| | Tibor,
I haven't seen the movie, but it sounds as if it fits the cynical pattern of always looking in our culture for a flaw, for feet of clay. So as not to be thought of as a "sentimentalist".
And, going further than suspecting the worst of (or writing only about the worst among) the smugglers, it fits in with the lack of respectful attention given to those who resist or have resisted a dictatorship at great risk and cost. One of the most inspiring books I ever read (and an example of great writing) was the true story of the Hungarian Revolution and the heroic people who emerged from all walks of life, risking everything.
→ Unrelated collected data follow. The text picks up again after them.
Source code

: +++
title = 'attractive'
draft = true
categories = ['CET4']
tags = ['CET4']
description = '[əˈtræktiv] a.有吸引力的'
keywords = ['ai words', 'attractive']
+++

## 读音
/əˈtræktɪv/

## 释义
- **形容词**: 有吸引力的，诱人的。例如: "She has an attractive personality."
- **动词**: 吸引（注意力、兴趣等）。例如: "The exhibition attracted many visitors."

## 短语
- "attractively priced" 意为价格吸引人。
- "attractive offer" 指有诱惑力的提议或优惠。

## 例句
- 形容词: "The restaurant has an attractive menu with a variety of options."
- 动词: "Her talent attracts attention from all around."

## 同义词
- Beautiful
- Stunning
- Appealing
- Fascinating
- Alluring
Parents defying the informers and risking slave labor camps by systematically undoing what the schools had done and teaching their children 'counter-revolutionary' ideas about freedom late at night at home for years prior to the revolt. Young adolescents fighting heavily-armored tanks with their bare hands and "Molotov cocktails".
It was pieced together after the fact by the famed writer James Michener acting as journalist, not a best-selling fiction writer this time: "The Bridge at Andau". (I taught it to my literature and composition class this past year.)
The title comes from a tiny footbridge over a swamp near the Austrian border, which happened to be a chokepoint across which hundreds of thousands of Hungarian freedom fighters and other refugees fled as the revolution was crushed. And where the world press, including a world famous author gathered to interview them (and in Michener's case, to help some of the weaker one across the bridge and past the barbed wire and dogs and guns.) Michener's words:
"It was about the most inconsequential bridge in Europe, but by an accident of history it became, for a few flaming weeks, one of the most important bridges in the world, for across its unsteady planks fled the soul of a nation."
Moving and powerful writing to a fourteen-year old mind.
And to the adult mind those words played a part in molding, they echo still.